Texas Stamp


PD-0850-21, PD-0853-21, PD-0854-21 01/26/2022

1. “Does defense-elicited testimony that the victim’s allegations of sexual abuse are lies and the result of manipulation and coaching justify the admission of lay, rebuttal testimony from an officer that the victim’s allegations were credible?”

2. “If the officer’s brief victim-credibility testimony was not proper rebuttal, was it harmless error because other direct credibility testimony was later admitted without objection as proper rebuttal evidence?”

3.  “If the officer’s brief victim-credibility testimony was not proper rebuttal, was it harmless error under a traditional harm analysis?”


At Cook’s trial for three aggravated sexual assault offenses, the child victim’s credibility was central to the case because the victim made conflicting out-of-court statements and his relatives disagreed about the truth of his claims.  During the State’s case-in-chief, the police officer who obtained the arrest warrant for Cook explained that he did so because he did not think the victim was lying.   Defense counsel’s objection that the officer improperly commented on the credibility of a witness was overruled.  Cook was convicted. 

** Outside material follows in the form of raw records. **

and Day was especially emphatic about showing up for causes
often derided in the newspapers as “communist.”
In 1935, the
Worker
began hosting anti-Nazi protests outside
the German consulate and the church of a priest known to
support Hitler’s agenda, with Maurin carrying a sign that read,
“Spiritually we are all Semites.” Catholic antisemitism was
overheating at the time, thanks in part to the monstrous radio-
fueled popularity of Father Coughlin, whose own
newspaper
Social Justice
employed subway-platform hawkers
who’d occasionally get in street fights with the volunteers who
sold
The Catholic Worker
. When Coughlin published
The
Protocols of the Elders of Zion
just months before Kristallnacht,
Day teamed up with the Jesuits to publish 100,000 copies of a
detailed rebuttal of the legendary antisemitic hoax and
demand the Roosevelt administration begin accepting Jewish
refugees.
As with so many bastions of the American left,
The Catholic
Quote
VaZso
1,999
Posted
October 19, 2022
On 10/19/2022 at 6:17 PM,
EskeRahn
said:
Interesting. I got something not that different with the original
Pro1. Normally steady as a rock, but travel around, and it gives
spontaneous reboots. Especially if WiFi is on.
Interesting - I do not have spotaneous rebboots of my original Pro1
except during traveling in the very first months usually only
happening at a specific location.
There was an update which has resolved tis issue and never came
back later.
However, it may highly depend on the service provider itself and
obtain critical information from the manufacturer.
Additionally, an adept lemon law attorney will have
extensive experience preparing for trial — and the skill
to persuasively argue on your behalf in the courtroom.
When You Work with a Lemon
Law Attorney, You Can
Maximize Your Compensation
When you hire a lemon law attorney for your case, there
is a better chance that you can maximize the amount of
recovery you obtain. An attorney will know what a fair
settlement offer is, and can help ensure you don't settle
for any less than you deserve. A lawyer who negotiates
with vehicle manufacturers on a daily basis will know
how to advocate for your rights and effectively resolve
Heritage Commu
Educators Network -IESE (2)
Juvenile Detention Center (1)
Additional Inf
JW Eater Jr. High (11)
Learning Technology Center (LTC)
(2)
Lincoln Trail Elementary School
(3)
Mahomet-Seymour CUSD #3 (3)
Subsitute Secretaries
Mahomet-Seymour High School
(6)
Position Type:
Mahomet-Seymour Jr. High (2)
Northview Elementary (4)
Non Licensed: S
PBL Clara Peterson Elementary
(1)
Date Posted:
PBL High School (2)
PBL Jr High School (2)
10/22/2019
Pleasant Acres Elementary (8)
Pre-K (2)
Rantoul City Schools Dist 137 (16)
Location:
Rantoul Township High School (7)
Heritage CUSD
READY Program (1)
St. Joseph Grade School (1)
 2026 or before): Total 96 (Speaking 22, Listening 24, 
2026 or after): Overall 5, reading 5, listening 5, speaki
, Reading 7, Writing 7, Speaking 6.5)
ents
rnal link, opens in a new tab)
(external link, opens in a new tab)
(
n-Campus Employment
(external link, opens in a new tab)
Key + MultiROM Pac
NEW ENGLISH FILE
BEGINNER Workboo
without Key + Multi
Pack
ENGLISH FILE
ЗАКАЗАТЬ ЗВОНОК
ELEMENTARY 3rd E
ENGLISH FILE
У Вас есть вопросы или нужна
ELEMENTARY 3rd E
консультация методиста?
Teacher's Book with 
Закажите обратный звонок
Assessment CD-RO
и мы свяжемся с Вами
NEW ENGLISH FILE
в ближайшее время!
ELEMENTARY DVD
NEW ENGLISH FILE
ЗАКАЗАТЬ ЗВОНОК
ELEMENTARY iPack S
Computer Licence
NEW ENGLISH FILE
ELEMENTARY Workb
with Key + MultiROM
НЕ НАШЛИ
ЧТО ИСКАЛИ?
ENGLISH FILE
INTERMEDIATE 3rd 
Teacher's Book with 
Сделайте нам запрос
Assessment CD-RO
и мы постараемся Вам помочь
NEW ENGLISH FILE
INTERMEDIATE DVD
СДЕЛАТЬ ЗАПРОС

 A majority of the court of appeals reversed, holding that the admission of the officer’s opinion was harmful error.  It reasoned that the evidence was far from overwhelming and that the credibility of the family members who testified favorably for the victim depended on the victim’s credibility.   Likewise, the victim’s credibility was key and emphasized by the State in its closing.  The majority also pointed out that testimony from two State experts who had interviewed the victim did not alleviate the harm because neither testified about the victim’s credibility.  Thus, their testimony was not unobjected-to cumulative evidence.   The majority then observed that the officer’s testimony was akin to an expert because he was a nineteen-year veteran.  And his independence as an investigator―not being aligned with either party―was unique to him and thus carried a greater risk of harm by inviting the jury to defer to his credibility opinion.  In sum, under Schutz v. State, the officer’s opinion carried exceptional weight and an aura of reliability that could have caused the jury to abdicate its role.  957 S.W.2d 52, 72 (Tex. Crim. App. 1997). 

The dissent concluded there was no harm because the jury could assess the victim’s credibility, and the State’s experts touched on their evaluation of the victim’s veracity. 

The State asserts that, contrary to Schutz, the lower-court majority failed to recognize that the officer’s opinion about the credibility of the victim’s allegations of sexual abuse was admissible rebuttal evidence.  The State first asserts that the officer’s opinion was a lay-credibility statement; he was not qualified as an expert.  Continuing, it argues that his lay opinion was proper rebuttal to the victim’s great-grandmother’s prior testimony that the victim was lying and that his allegations were the result of coaching and manipulation by his mother.   Alternatively, the State asserts that there is no harm because the same type of evidence was later admitted from the victim’s grandmother and aunt without objection.   Notably, the officer’s lay opinion was limited to explaining his determination that there was probable cause to get an arrest warrant.  It did not extend to the victim’s veracity beyond a reasonable doubt.  Lastly, the State contends that the majority erred in its traditional harm analysis.   The officer’s statement is not the linchpin the majority made it out to be.   In addition to the preceding factors, the victim’s testimony was detailed, the officer’s statement was brief, the State did not emphasize it, and the trial court sustained a prior objection to similar testimony and told the jury that they are responsible for deciding credibility.